Fa sorridere amaramente il circolo vizioso che si va instaurando fra questione delle armi e delle munizioni e questione della mobilitazione. Zelensky, che congedando Zaluzhny ha anche (anche) obiettato alla sua rivendicazione di 500 mila nuovi reclutamenti, e ha rinviato finora la firma di una nuova legge che abbassi l’età della coscrizione da 27 a 25 anni, sentendo quanto sia impopolare, denuncia che l’avarizia di armamenti ed equipaggiamenti non può che ridurre la motivazione a servire. Gli alleati, quelli che armamenti ed equipaggiamenti centellinano, imputano alle autorità ucraine un trattamento troppo indulgente dei loro giovani, che andrebbero reclutati e addestrati al fronte né a 27 né a 25 anni, ma a 18. E gli uni e gli altri sottolineano che l’età media dei militari ucraini al fronte supera la quarantina. (L’obbligo di registrarsi alle liste militari e di non espatriare riguarda gli ucraini maschi dai 18 ai 60 anni, ma l’effettiva coscrizione è ridotta a chi abbia superato i 27).Fanno pena le analisi che non si curano dello stato d’animo delle persone, dei singoli e di un popolo. La sequela delle dismissioni ne è un altro indizio: a ogni personaggio di rango destituito o trasferito si assottiglia il filo cui sono sospesi quelli che restano in carica. Era ridicolo e pretestuoso esigere dall’Ucraina elezioni regolari nella situazione di guerra e con la legge marziale. Ma si poteva dire qualcosa di più del mero rinvio. Zelensky tiene duro, il suo arduo modello è il Churchill dei momenti più difficili. Ma Zelensky potrebbe dire qualcosa anche di questo: del futuro, e forse anche di non volersi ricandidare, quando sarà il momento. Biden avrebbe potuto, potrebbe, dire qualcosa di simile. Ci si occupa meglio del presente quando si è fatto testamento.
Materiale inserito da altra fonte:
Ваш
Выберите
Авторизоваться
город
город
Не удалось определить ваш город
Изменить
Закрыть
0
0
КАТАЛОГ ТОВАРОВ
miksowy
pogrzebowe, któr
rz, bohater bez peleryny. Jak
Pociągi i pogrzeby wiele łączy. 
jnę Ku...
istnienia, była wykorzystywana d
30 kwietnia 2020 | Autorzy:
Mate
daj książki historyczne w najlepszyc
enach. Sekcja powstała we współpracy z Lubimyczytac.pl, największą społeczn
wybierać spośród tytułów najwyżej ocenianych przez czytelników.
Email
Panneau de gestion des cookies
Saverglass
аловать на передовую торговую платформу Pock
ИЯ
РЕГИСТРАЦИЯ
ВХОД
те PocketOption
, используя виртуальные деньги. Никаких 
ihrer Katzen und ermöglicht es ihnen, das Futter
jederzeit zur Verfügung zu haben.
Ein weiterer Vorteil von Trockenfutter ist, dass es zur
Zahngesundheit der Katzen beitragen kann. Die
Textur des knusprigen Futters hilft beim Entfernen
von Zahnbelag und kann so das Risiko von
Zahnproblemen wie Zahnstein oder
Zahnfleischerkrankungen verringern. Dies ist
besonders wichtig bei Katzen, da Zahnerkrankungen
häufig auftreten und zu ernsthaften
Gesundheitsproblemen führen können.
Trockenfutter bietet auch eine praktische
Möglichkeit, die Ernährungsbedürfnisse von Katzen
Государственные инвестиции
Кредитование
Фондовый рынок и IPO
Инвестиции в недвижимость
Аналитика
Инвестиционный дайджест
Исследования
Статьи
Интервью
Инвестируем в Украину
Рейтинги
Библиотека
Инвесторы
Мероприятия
Putin ora vede la possibilità di fare un boccone dell’Ucraina, con molti concorsi esterni. Significherebbe una disfatta dell’Unione europea. Quanto al suo espansionismo, accrescerebbe enormemente il peso di una proiezione “slava” della Russia fin dentro i Balcani, dopo un altro boccone di Transnistria e Moldavia. Sarebbe una bella eterogenesi dei fini dell’eurasiatismo. La lungimiranza di Schroeder e della sua tasca. E, si licet, del nostro gentile Tarquinio: lo guardavo scavalcare il suo Papa in pacifismo, convocare teatri con Santoro, e lo vedevo candidato per i Cinque stelle. Mi ero sbagliato – o io, o qualcun altro: era per il Pd. La distruzione della ragione – concetto ungherese.